I won’t be discussing expenses much in this post, but the chart demonstrates that MTA is overloaded with payroll expenses as compared to RATP, suggesting either that MTA pays its employees too much (especially in overtime), or that it has too many workers. RATP’s spending is more evenly distributed, and lower in cost per passenger mile provided. I’ll let others come to conclusions about how MTA can reduce operating expenses.
The real question for us, then, is how Paris’ Stif is able to maintain fiscal balance: how is it funded, and why does its system work more efficiently than that of the MTA?
The versement transport was first instituted in the full Paris region in 1991, and the amount charged on salaries has risen four times sense.
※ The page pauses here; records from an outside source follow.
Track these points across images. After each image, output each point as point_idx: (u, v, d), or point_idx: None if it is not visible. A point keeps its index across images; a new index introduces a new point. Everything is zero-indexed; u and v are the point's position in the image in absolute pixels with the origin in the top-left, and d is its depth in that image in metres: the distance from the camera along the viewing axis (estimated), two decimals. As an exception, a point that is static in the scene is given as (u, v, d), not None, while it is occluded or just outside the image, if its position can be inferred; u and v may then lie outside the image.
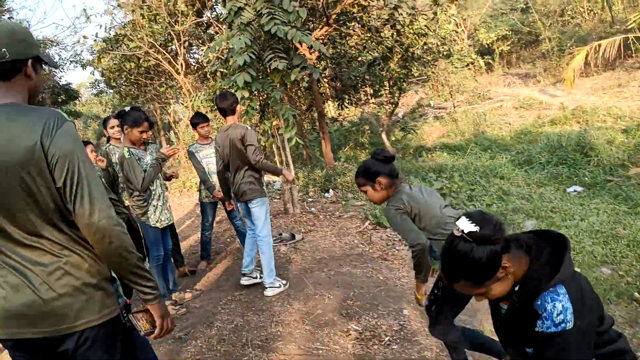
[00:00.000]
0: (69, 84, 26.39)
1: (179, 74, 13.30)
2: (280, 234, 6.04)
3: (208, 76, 12.82)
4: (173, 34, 12.69)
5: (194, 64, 15.11)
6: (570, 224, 5.84)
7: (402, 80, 12.85)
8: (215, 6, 12.98)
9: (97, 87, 27.63)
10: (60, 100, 26.82)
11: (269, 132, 7.56)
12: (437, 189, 6.76)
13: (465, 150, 14.37)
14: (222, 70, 8.72)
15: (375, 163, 2.72)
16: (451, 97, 20.59)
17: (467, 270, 1.51)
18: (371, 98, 14.66)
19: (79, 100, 33.71)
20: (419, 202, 2.64)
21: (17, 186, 1.52)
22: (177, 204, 10.91)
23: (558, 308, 1.44)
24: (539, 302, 1.48)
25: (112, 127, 5.10)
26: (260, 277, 4.53)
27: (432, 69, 14.56)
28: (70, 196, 1.55)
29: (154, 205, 4.04)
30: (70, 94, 26.95)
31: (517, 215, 6.25)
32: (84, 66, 20.72)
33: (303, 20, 7.02)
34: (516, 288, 1.57)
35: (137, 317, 1.76)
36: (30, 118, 1.53)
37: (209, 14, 12.70)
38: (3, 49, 1.56)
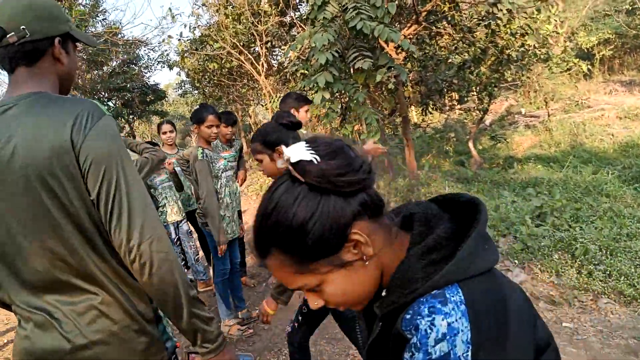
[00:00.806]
0: (157, 84, 27.37)
1: (260, 75, 13.14)
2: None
3: (288, 77, 12.56)
4: (256, 35, 12.56)
5: (275, 66, 14.99)
6: None
7: (493, 85, 11.96)
8: (299, 6, 12.73)
9: (183, 87, 28.49)
10: (148, 100, 27.94)
11: (350, 137, 7.07)
12: (536, 207, 5.96)
13: (562, 163, 13.17)
14: (302, 71, 8.36)
15: (277, 128, 2.23)
16: (545, 105, 19.16)
17: (282, 234, 0.83)
18: (457, 104, 13.84)
19: (166, 100, 35.10)
20: None
21: (44, 197, 1.19)
22: (253, 208, 10.68)
23: (439, 328, 0.77)
24: (407, 317, 0.81)
25: (164, 133, 4.95)
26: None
27: (526, 73, 13.48)
28: (106, 213, 1.21)
29: (221, 216, 3.65)
30: (158, 94, 27.99)
31: (633, 241, 5.33)
32: (170, 67, 21.32)
33: (391, 16, 6.49)
34: (384, 292, 0.91)
35: None
36: (59, 110, 1.23)
37: (292, 14, 12.45)
38: (22, 27, 1.27)
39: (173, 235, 4.80)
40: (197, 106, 3.66)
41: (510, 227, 5.63)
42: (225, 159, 3.69)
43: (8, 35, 1.27)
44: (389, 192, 9.34)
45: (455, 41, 10.40)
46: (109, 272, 1.28)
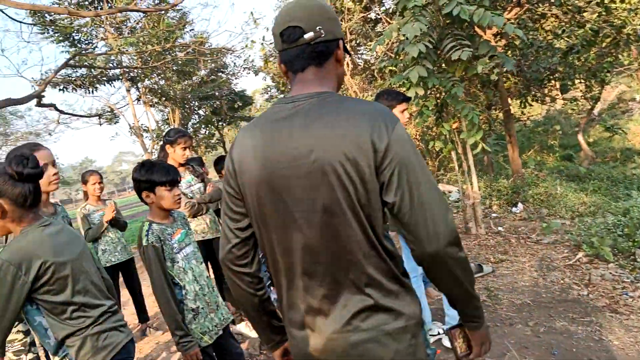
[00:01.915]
0: (244, 90, 27.84)
1: (345, 75, 12.66)
2: (464, 264, 4.83)
3: (375, 75, 12.00)
4: (340, 33, 12.08)
5: (361, 64, 14.48)
6: None
7: (605, 70, 10.65)
8: (384, 0, 12.12)
9: (269, 92, 28.73)
10: (236, 106, 28.47)
11: (448, 136, 6.38)
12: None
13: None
14: (391, 67, 7.76)
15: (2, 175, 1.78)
16: (665, 89, 17.10)
17: None
18: (560, 94, 12.55)
19: (254, 106, 35.74)
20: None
21: (338, 193, 1.22)
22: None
23: None
24: None
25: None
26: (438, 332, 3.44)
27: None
28: (405, 216, 1.22)
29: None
30: (245, 100, 28.45)
31: None
32: (256, 72, 21.49)
33: (490, -1, 5.75)
34: None
35: (455, 336, 1.49)
36: (357, 111, 1.24)
37: (377, 9, 11.86)
38: (318, 27, 1.31)
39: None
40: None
41: (650, 237, 4.70)
42: None
43: (306, 35, 1.30)
44: (490, 195, 8.48)
45: (562, 24, 9.30)
46: (383, 272, 1.28)
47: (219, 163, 4.48)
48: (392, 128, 1.22)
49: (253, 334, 4.09)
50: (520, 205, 7.82)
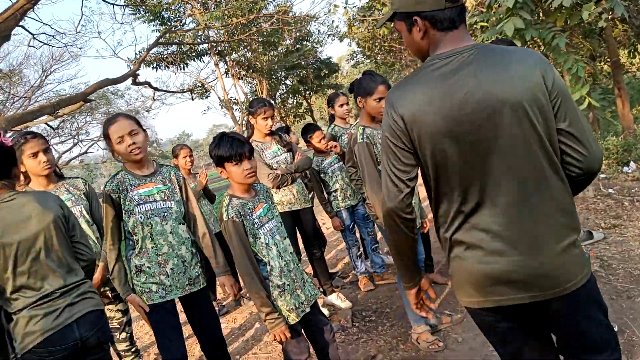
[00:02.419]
0: (329, 57, 27.66)
1: (433, 33, 12.10)
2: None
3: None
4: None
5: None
6: None
7: None
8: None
9: (355, 58, 28.33)
10: (322, 74, 28.41)
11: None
12: None
13: None
14: (482, 23, 7.25)
15: None
16: None
17: None
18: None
19: (340, 73, 35.49)
20: None
21: (526, 128, 1.40)
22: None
23: None
24: None
25: (341, 106, 4.46)
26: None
27: None
28: (579, 136, 1.43)
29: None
30: (331, 67, 28.31)
31: None
32: (340, 39, 21.21)
33: None
34: None
35: None
36: (523, 56, 1.45)
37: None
38: None
39: (348, 222, 4.31)
40: (362, 74, 3.06)
41: None
42: None
43: None
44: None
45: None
46: (565, 194, 1.46)
47: (307, 131, 4.38)
48: (551, 68, 1.43)
49: (345, 304, 4.04)
50: (632, 164, 7.13)
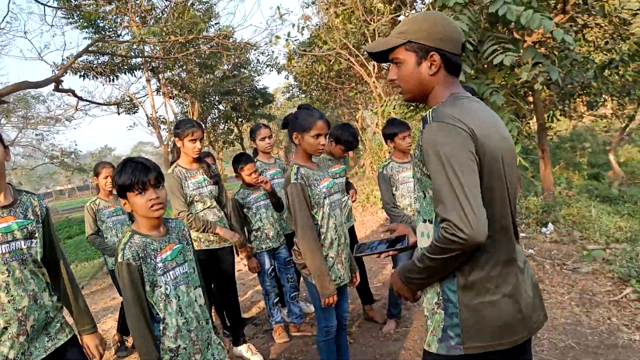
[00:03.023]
0: (265, 88, 27.51)
1: (370, 77, 12.23)
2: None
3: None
4: (367, 34, 11.67)
5: (388, 68, 14.04)
6: None
7: (643, 87, 10.07)
8: (415, 2, 11.63)
9: (290, 91, 28.32)
10: (256, 103, 28.14)
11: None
12: None
13: None
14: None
15: None
16: None
17: None
18: (589, 109, 11.95)
19: (274, 104, 35.35)
20: None
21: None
22: (359, 222, 9.75)
23: None
24: None
25: (262, 139, 4.15)
26: None
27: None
28: None
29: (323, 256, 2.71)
30: (266, 97, 28.13)
31: None
32: (279, 70, 21.09)
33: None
34: None
35: None
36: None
37: (408, 11, 11.38)
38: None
39: (267, 265, 3.95)
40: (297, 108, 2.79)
41: None
42: (332, 177, 2.77)
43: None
44: (519, 213, 7.96)
45: (605, 35, 8.75)
46: None
47: (238, 162, 3.99)
48: None
49: (255, 357, 3.66)
50: (550, 225, 7.30)
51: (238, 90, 25.63)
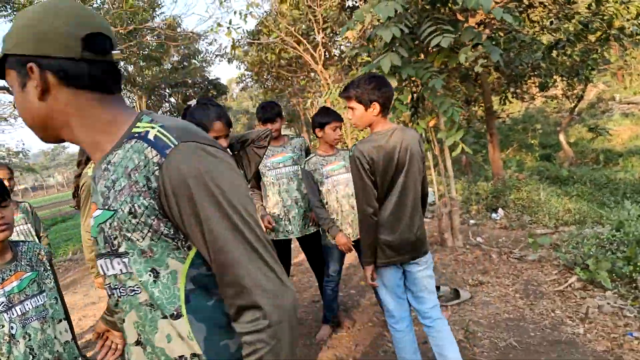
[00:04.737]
0: (218, 78, 26.85)
1: (317, 64, 11.89)
2: (438, 288, 4.09)
3: (346, 63, 11.27)
4: (314, 21, 11.30)
5: (337, 55, 13.70)
6: None
7: (590, 68, 10.08)
8: (361, -14, 11.32)
9: (244, 81, 27.77)
10: (210, 95, 27.45)
11: (425, 135, 5.65)
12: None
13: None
14: (365, 58, 7.01)
15: None
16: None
17: None
18: (539, 91, 11.99)
19: (229, 95, 34.61)
20: None
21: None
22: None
23: None
24: None
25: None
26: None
27: (634, 52, 11.43)
28: None
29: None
30: (220, 88, 27.46)
31: None
32: (229, 60, 20.50)
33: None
34: None
35: None
36: None
37: (355, -5, 11.06)
38: None
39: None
40: (194, 102, 2.44)
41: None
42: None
43: None
44: (468, 199, 7.81)
45: (550, 15, 8.64)
46: None
47: None
48: None
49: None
50: (500, 211, 7.17)
51: (189, 82, 24.88)
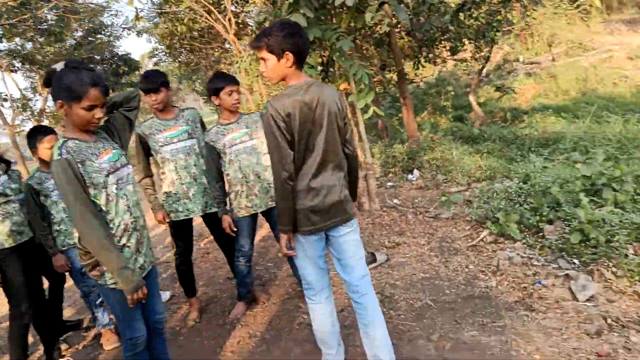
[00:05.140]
0: (128, 54, 25.41)
1: (229, 33, 11.45)
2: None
3: (257, 30, 10.92)
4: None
5: (250, 24, 13.28)
6: None
7: (495, 29, 10.39)
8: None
9: (157, 56, 26.46)
10: (121, 71, 25.98)
11: (335, 99, 5.53)
12: (585, 177, 4.49)
13: (574, 113, 11.71)
14: (271, 19, 6.75)
15: None
16: (549, 49, 17.52)
17: None
18: (450, 54, 12.26)
19: (142, 71, 32.93)
20: None
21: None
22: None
23: None
24: None
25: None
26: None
27: (532, 14, 11.87)
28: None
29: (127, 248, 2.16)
30: (130, 64, 26.02)
31: None
32: (138, 33, 19.43)
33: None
34: None
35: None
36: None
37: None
38: None
39: (78, 263, 3.26)
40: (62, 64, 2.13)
41: (557, 209, 4.18)
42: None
43: None
44: (386, 162, 7.86)
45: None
46: None
47: (34, 136, 3.22)
48: None
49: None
50: (416, 172, 7.27)
51: (97, 58, 23.37)
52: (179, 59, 20.36)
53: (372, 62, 10.74)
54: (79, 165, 2.00)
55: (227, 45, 16.03)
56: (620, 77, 14.14)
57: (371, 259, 3.93)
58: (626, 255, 3.40)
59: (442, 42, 10.96)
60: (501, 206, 4.48)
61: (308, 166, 2.25)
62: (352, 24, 5.15)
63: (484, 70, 18.53)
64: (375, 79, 11.27)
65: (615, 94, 12.82)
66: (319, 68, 5.81)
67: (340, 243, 2.39)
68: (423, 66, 12.26)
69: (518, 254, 3.80)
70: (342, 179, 2.35)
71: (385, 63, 10.95)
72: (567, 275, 3.42)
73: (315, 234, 2.33)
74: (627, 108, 11.13)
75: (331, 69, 6.00)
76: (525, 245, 3.89)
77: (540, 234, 3.99)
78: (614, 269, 3.36)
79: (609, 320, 2.87)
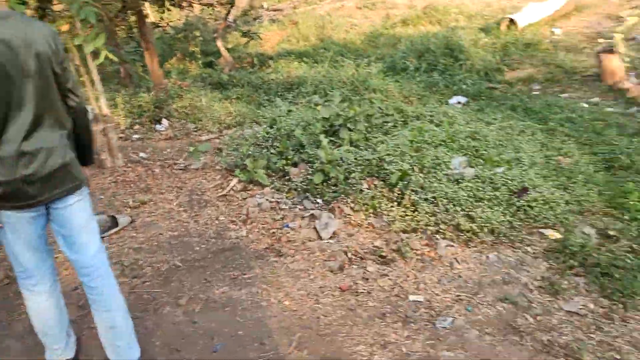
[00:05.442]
0: None
1: None
2: (92, 218, 3.54)
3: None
4: None
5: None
6: (508, 157, 4.27)
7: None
8: None
9: None
10: None
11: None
12: (325, 118, 4.70)
13: (314, 58, 12.43)
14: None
15: None
16: (289, -5, 18.15)
17: None
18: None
19: None
20: None
21: None
22: None
23: None
24: None
25: None
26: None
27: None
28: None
29: None
30: None
31: (438, 148, 4.47)
32: None
33: None
34: None
35: None
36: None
37: None
38: None
39: None
40: None
41: (301, 151, 4.30)
42: None
43: None
44: (131, 112, 7.22)
45: None
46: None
47: None
48: None
49: None
50: (165, 121, 6.83)
51: None
52: None
53: (110, 2, 9.64)
54: None
55: None
56: (351, 25, 15.42)
57: (112, 223, 3.51)
58: (361, 191, 3.65)
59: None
60: (249, 152, 4.44)
61: (16, 126, 1.72)
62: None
63: (231, 16, 18.43)
64: (117, 21, 10.21)
65: (347, 40, 13.96)
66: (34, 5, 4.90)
67: (66, 216, 1.93)
68: (169, 9, 11.53)
69: (267, 200, 3.80)
70: (66, 137, 1.88)
71: (126, 4, 9.95)
72: (312, 215, 3.54)
73: (32, 209, 1.85)
74: (358, 53, 12.23)
75: (50, 6, 5.11)
76: (273, 190, 3.92)
77: (287, 177, 4.06)
78: (352, 205, 3.59)
79: (349, 255, 3.04)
The tax only applies to people working for companies with more than nine employees; it is designed to give a break to small shops and enterprises.
So, on the surface level, Stif appears to be funded much like the MTA, with funds coming from dedicated taxes and from government subsidies. There are two important differences, however: one, revenue from the taxes that pay for transportation in Paris are less likely to vary significantly during economic downturns; two, the government subsidies are designed to compensate when tax revenue falls short.
MTA’s reliance on sales and real estate transfer taxes puts it at a great risk of loosing expected funds, because consumption of consumer products (sales tax) and of property (urban tax) decreases dramatically during recessions; so do the balance sheets of corporations, which the MTA also taxes. On the other hand, taxes on income do not see changes that are nearly as significant, especially in France, where firing people is incredibly difficult. As a result, Stif can be confident that it will continue to receive funding from taxes, even during bad economic periods.
Just in case, however, government contributions are designed to make up for tax shortfalls. As the chart below demonstrates, the government subsidy to Stif remained at around $1 billion Euros between 1990 and 2004, while funding from the versement transports increased from a little above $1 billion Euros in 1990 to $2.5 billion in 2004 (data from Stif). This increase was due to inflation and also because of the increase in charges on income over the years – the government has made a priority to focus revenues for transportation on salaries, rather than from general revenues. The stable increase in income generated from this tax, even during the early 1990s recession, is demonstrated below.
Paris’ system for transit financing provides an instructive look into how American public transportation systems could go about finding more efficient and stable sources of revenue. As we have seen in recent months, the sales tax revenues most agencies rely upon have collapsed in the past year, and the result, all over the nation, are service cuts and increased fares. Those aren’t solutions when more than ever we need transit service to provide the alternative mobility the American people need.
Therefore, a funding system with a stable tax base that is not as likely to fluctuate with economic problems is a necessity. In addition, government entities at the local and state levels must make a financial commitment to ensure the continued funding of transit agencies, even when recessions hit. Making an effort to incorporate the fiscal advantages of the French system detailed above will bolster the health of our own transportation networks.